If, instead of a photo of running accompanying this column, a picture of President Trump appeared.
Your reaction to the photo — good, bad, indifferent — would be instantaneous and an example of what’s called “Fast Thinking” a problem.
On the other hand, if I have run 63 races (each of 5K ) with an average time of 24 minutes, then how many total minutes was I running? (Hint: 63 x 24). Now this problem, in contrast to the first example is called “Slow Thinking” a problem.
I’m confident that all of you can do that multiplication. The point is, how? When you see 63 x 24, you reach for a pencil (if you’re old enough to know what a pencil is), a calculator (middle age) or a smartphone (if you’re older than 3). The point of the example is that few of us would look at the problem and immediately think: 1,512 minutes. Slow thinking will produce answers only with some deliberation.
What does this have to do with running? Well, running is the perfect opportunity for the brain to have some downtime and to allow your heart, lungs, muscles, etc. to do the heavy lifting. Now, in fairness, your brain is never in a downtime mode. First, it’s monitoring all those essential functions to make sure these components are not running into trouble: heat exhaustion, heart attack as potent examples. Second, the baseline monitoring can be done and yet allow your brain to deal with the backlog of “slow” problems that have accumulated.
The best example from my experience is from a time when people were smart and computers were dumb. They were large boxes, incredibly expensive and stored in a controlled atmosphere protecting their delicate electronics. Trust me that the calculation power of a smartphone today would require a warehouse then.
I did a certain amount of programming associated with risk analysis. Machines were so primitive that the programmer had to monitor processing and memory usage to ensure programs didn’t exceed defined limits. Generating a report was not as simple as pushing a “print” button. The programmer had to count the number of print lines, so the program would issue a page break and start a new page. Those were the kinds of details you had to consider.

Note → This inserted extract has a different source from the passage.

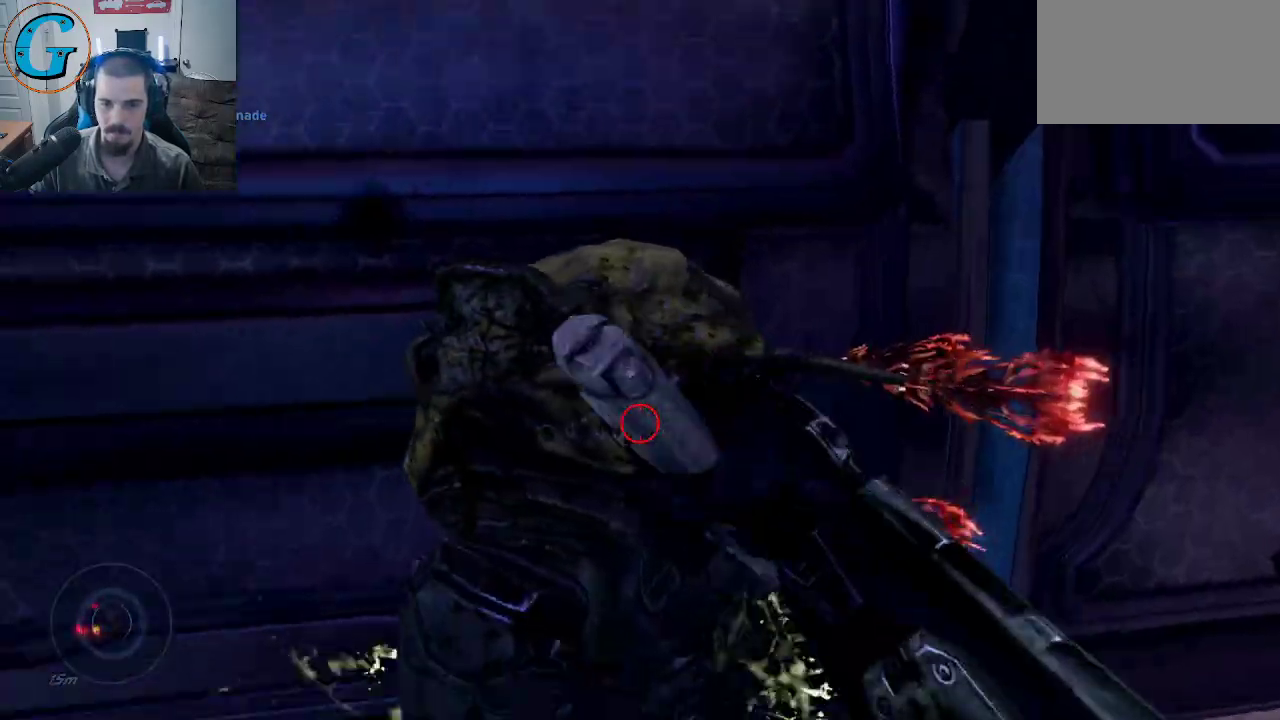
{"keys": ["d", "q"], "mouse": [], "mouse_move": "up", "events": [[17, "q", "up"], [384, "s", "up"], [434, "d", "down"], [434, "q", "down"]]}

So I had this program, and when I started it, absolutely nothing happened. I just sat in front of the monitor and watched a blank screen. I knew there was a decision node in the code that, based on a computed value, directed the processing back up through the loop or onward to the rest of the program. In “Monte Carlo simulation,” the computer produces a range of outcomes that are driven by probability distributions. To illustrate from our current situation, you could simulate New York City COVID-19 disease outcomes with probabilities on hospital capacity, social distancing, compliance with regulations, etc. So after a defined number of iterations, the simulation moves to the next phase of the program to summarize and report. In my case, the processing never moved on — like a kid staying in 7th grade forever.
I could not imagine what was wrong. I tested and retested various segments of the code. After hours of frustration, I did the normal thing. I gave up. Even so, the brain continued to work with the problem, though I was not conscious of that effort.
Here’s the running part. I didn’t go for a run to solve my problem; I just went for a run. Then, after 20 minutes, I was running up Heart Break Hill (to those of you who know Central Park it’s on the northwest corner). My body was completely engaged in surviving this endless hill, when out of nowhere, my brain told me,”Hey, stupid, here is why your computer program is not working” and the answer came to me. Sure enough, I’d solved the problem. It was as clear and obvious as the road in front of me.
Running/walking provides great physical value. But, you may be surprised how well your brain functions when you allow it to ponder “Slow Thinking” problems.
For a great read to understand how brains work, check out Daniel Kahneman’s “Thinking Fast and Slow” (Farrar, Straus and Giroux, 2011).